*** Text provided ***
Saint Augustine (354-430) saw a conflict between Christian practice and Old Testament polygamy. He refrained from judging the Biblical Patriarchs, but did not deduce from their practice the ongoing acceptability of polygyny. On the contrary, he argued that the polygamy of the Fathers, which was tolerated by the Creator because of fertility, was a diversion from His original plan for human marriage. Augustine wrote: "That the good purpose of marriage, however, is better promoted by one husband with one wife, than by a husband with several wives, is shown plainly enough by the very first union of a married pair, which was made by the Divine Being Himself."

Augustine taught that the reason patriarchs had many wives was not because of fornication, but because they wanted more children. He supported his premise by showing that their marriages, in which husband was the head, were arranged according to the rules of good management: those entities who are in command in their society were always singular, while subordinates were multiple. He gave two examples of such relationships: – master-servant (in older translation: slave) and God-soul. The Bible often equates worshiping multiple gods (i.e. idolatry) to fornication. Augustine relates to that tradition: "On this account there is no True God of souls, save One: but one soul by means of many false gods may commit fornication, but not be made fruitful."

As tribal populations grew, fertility was no longer a valid justification of polygamy: it "was lawful among the ancient fathers: whether it be lawful now also, I would not hastily pronounce. For there is not now necessity of begetting children, as there then was, when, even when wives bear children, it was allowed, in order to a more numerous posterity, to marry other wives in addition, which now is certainly not lawful."
*** End of Text provided ***
*** Supplied entries ***
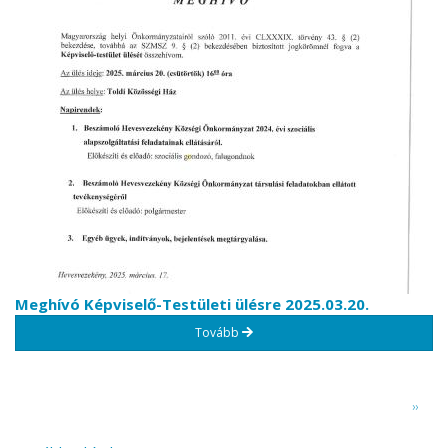
Meghívó Képviselő-Testületi ülésre 2025.03.20.
Tovább
Oldalszámozás
Követ
››
oldal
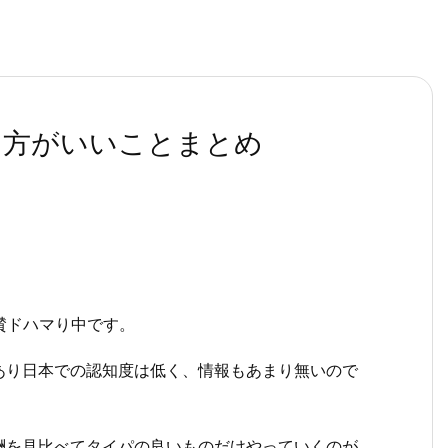
た方がいいことまとめ
賛ドハマり中です。
あり日本での認知度は低く、情報もあまり無いので
酬を見比べてタイパの良いものだけやっていくのが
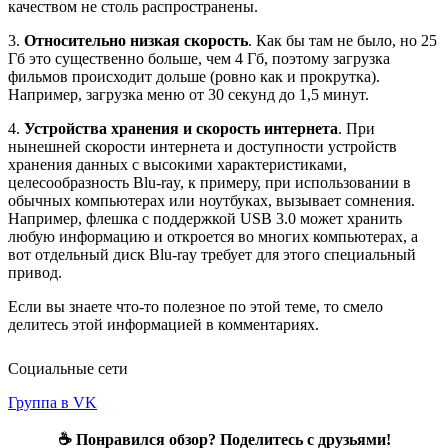
качеством не столь распространены.
3.
Относительно низкая скорость
. Как бы там не было, но 25
Гб это существенно больше, чем 4 Гб, поэтому загрузка
фильмов происходит дольше (ровно как и прокрутка).
Например, загрузка меню от 30 секунд до 1,5 минут.
4.
Устройства хранения и скорость интернета
. При
нынешней скорости интернета и доступности устройств
хранения данных с высокими характеристиками,
целесообразность Blu-ray, к примеру, при использовании в
обычных компьютерах или ноутбуках, вызывает сомнения.
Например, флешка с поддержкой USB 3.0 может хранить
любую информацию и откроется во многих компьютерах, а
вот отдельный диск Blu-ray требует для этого специальный
привод.
Если вы знаете что-то полезное по этой теме, то смело
делитесь этой информацией в комментариях.
Социальные сети
Группа в VK
☕ Понравился обзор? Поделитесь с друзьями!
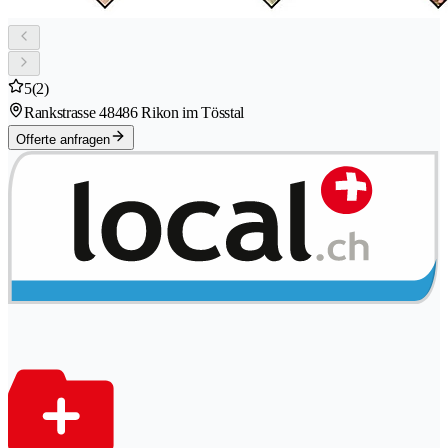
5
(2)
Rankstrasse 4
8486 Rikon im Tösstal
Offerte anfragen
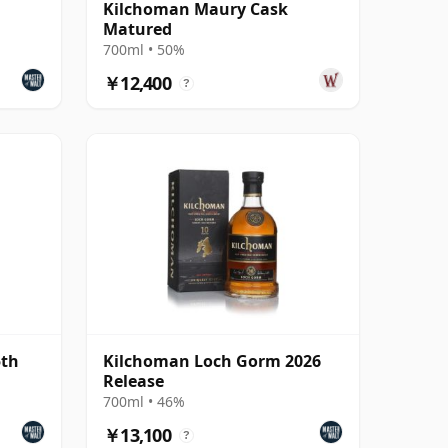
Kilchoman Maury Cask
Matured
700ml • 50%
￥12,400
?
5th
Kilchoman Loch Gorm 2026
Release
700ml • 46%
￥13,100
?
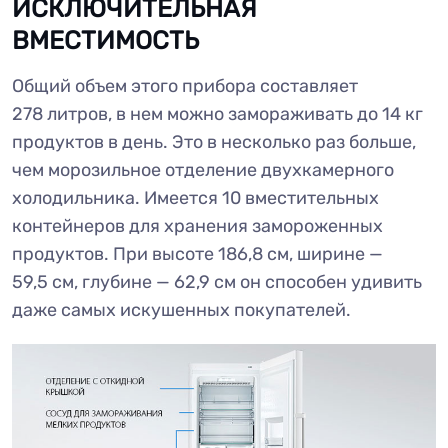
ИСКЛЮЧИТЕЛЬНАЯ
ВМЕСТИМОСТЬ
Общий объем этого прибора составляет
278 литров, в нем можно замораживать до 14 кг
продуктов в день. Это в несколько раз больше,
чем морозильное отделение двухкамерного
холодильника. Имеется 10 вместительных
контейнеров для хранения замороженных
продуктов. При высоте 186,8 см, ширине —
59,5 см, глубине — 62,9 см он способен удивить
даже самых искушенных покупателей.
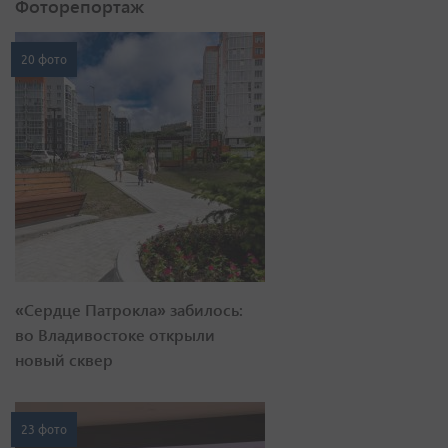
Фоторепортаж
20 фото
«Сердце Патрокла» забилось:
во Владивостоке открыли
новый сквер
23 фото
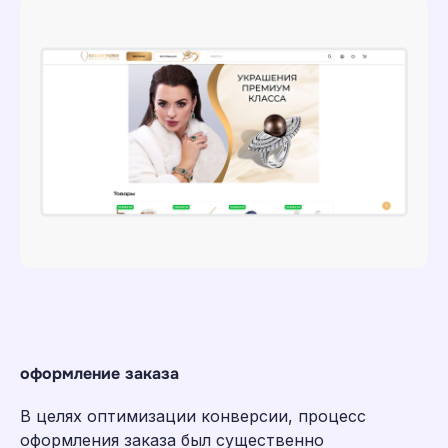
оформление заказа
В целях оптимизации конверсии, процесс
оформления заказа был существенно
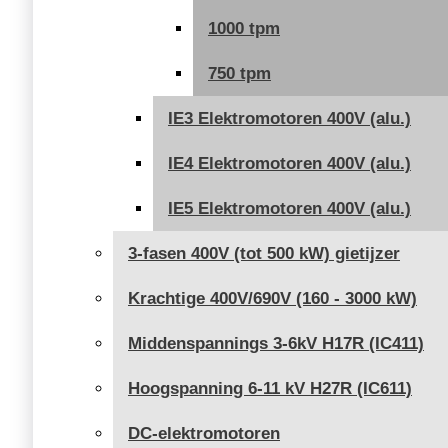
1000 tpm
750 tpm
IE3 Elektromotoren 400V (alu.)
IE4 Elektromotoren 400V (alu.)
IE5 Elektromotoren 400V (alu.)
3-fasen 400V (tot 500 kW) gietijzer
Krachtige 400V/690V (160 - 3000 kW)
Middenspannings 3-6kV H17R (IC411)
Hoogspanning 6-11 kV H27R (IC611)
DC-elektromotoren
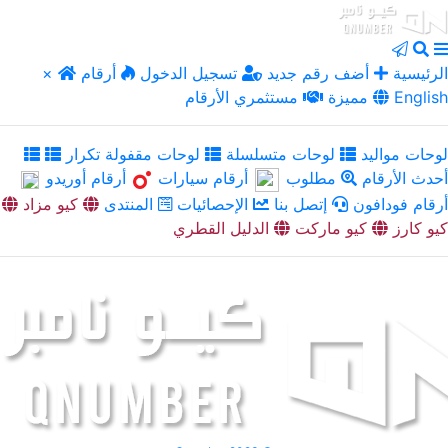
الرئيسية
أضف رقم جديد
تسجيل الدخول
أرقام
×
English
مميزة
مستثمري الأرقام
لوحات مواليد
لوحات متسلسلة
لوحات مقفولة تكرار
أحدث الأرقام
مطلوب
أرقام سيارات
أرقام أوريدو
أرقام فودافون
إتصل بنا
الإحصائيات
المنتدى
كيو مزاد
كيو كارز
كيو ماركت
الدليل القطري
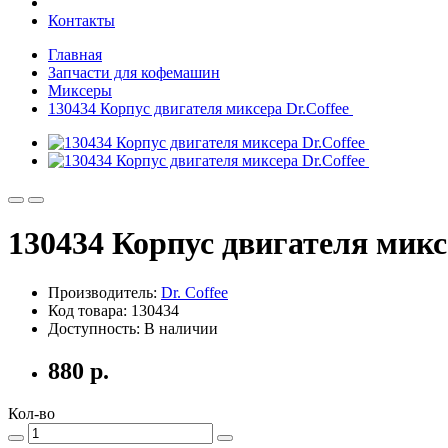
Контакты
Главная
Запчасти для кофемашин
Миксеры
130434 Корпус двигателя миксера Dr.Coffee
130434 Корпус двигателя микс
Производитель:
Dr. Coffee
Код товара: 130434
Доступность: В наличии
880 р.
Кол-во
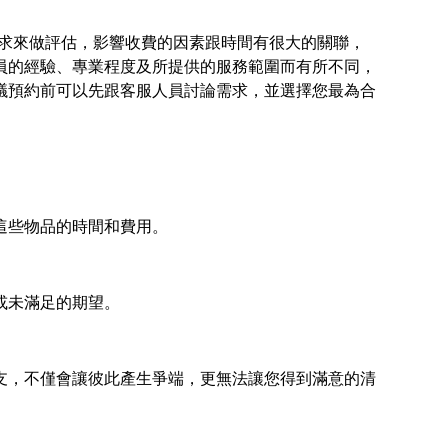
潔需求來做評估，影響收費的因素跟時間有很大的關聯，
員的經驗、專業程度及所提供的服務範圍而有所不同，
議預約前可以先跟客服人員討論需求，並選擇您最為合
這些物品的時間和費用。
或未滿足的期望。
支，不僅會讓彼此產生爭端，更無法讓您得到滿意的清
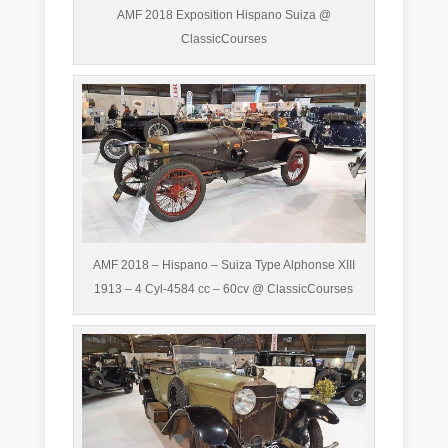
AMF 2018 Exposition Hispano Suiza @
ClassicCourses
AMF 2018 – Hispano – Suiza Type Alphonse XIII
1913 – 4 Cyl-4584 cc – 60cv @ ClassicCourses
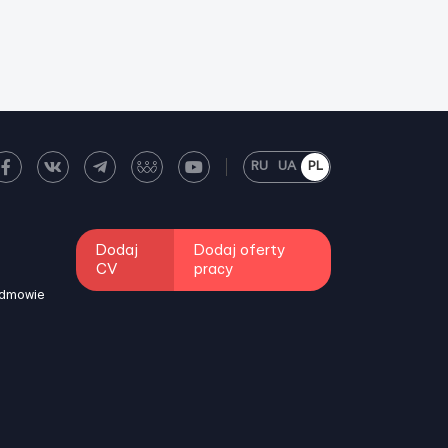
RU
UA
PL
Dodaj
Dodaj oferty
CV
pracy
odmowie
i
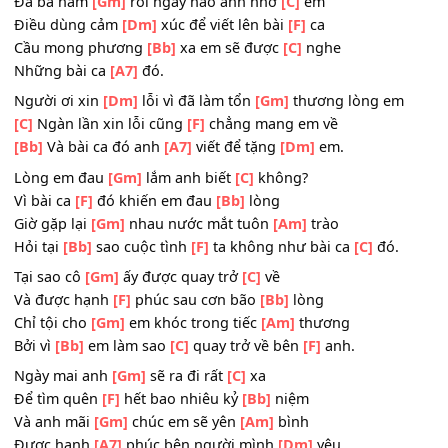
Làm sao anh
[Gm]
hiểu cảm giác của
[C]
em
Đời người con
[F]
gái đâu sướng vui
[Bb]
gì
Khi phải
[C]
sống mà thiếu
[A7]
vắng người mình
[Dm]
yê
Đã ba năm
[Gm]
rồi ngày nào anh nhớ
[C]
em
Điều dùng cảm
[Dm]
xúc để viết lên bài
[F]
ca
Cầu mong phương
[Bb]
xa em sẽ được
[C]
nghe
Những bài ca
[A7]
đó.
Người ơi xin
[Dm]
lỗi vì đã làm tổn
[Gm]
thương lòng e
[C]
Ngàn lần xin lỗi cũng
[F]
chẳng mang em về
[Bb]
Và bài ca đó anh
[A7]
viết để tặng
[Dm]
em.
Lòng em đau
[Gm]
lắm anh biết
[C]
không?
Vì bài ca
[F]
đó khiến em đau
[Bb]
lòng
Giờ gặp lại
[Gm]
nhau nước mắt tuôn
[Am]
trào
Hỏi tại
[Bb]
sao cuộc tình
[F]
ta không như bài ca
[C]
đó.
Tại sao cô
[Gm]
ấy được quay trở
[C]
về
Và được hạnh
[F]
phúc sau cơn bão
[Bb]
lòng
*** End of Supplied entries ***
Instructions to follow » Reproduce the Augustine passage in full, word for word. Work from the Augustine passage alone.

Reply to the task »
Saint Augustine (354-430) saw a conflict between Christian practice and Old Testament polygamy. He refrained from judging the Biblical Patriarchs, but did not deduce from their practice the ongoing acceptability of polygyny. On the contrary, he argued that the polygamy of the Fathers, which was tolerated by the Creator because of fertility, was a diversion from His original plan for human marriage. Augustine wrote: "That the good purpose of marriage, however, is better promoted by one husband with one wife, than by a husband with several wives, is shown plainly enough by the very first union of a married pair, which was made by the Divine Being Himself."

Augustine taught that the reason patriarchs had many wives was not because of fornication, but because they wanted more children. He supported his premise by showing that their marriages, in which husband was the head, were arranged according to the rules of good management: those entities who are in command in their society were always singular, while subordinates were multiple. He gave two examples of such relationships: – master-servant (in older translation: slave) and God-soul. The Bible often equates worshiping multiple gods (i.e. idolatry) to fornication. Augustine relates to that tradition: "On this account there is no True God of souls, save One: but one soul by means of many false gods may commit fornication, but not be made fruitful."

As tribal populations grew, fertility was no longer a valid justification of polygamy: it "was lawful among the ancient fathers: whether it be lawful now also, I would not hastily pronounce. For there is not now necessity of begetting children, as there then was, when, even when wives bear children, it was allowed, in order to a more numerous posterity, to marry other wives in addition, which now is certainly not lawful."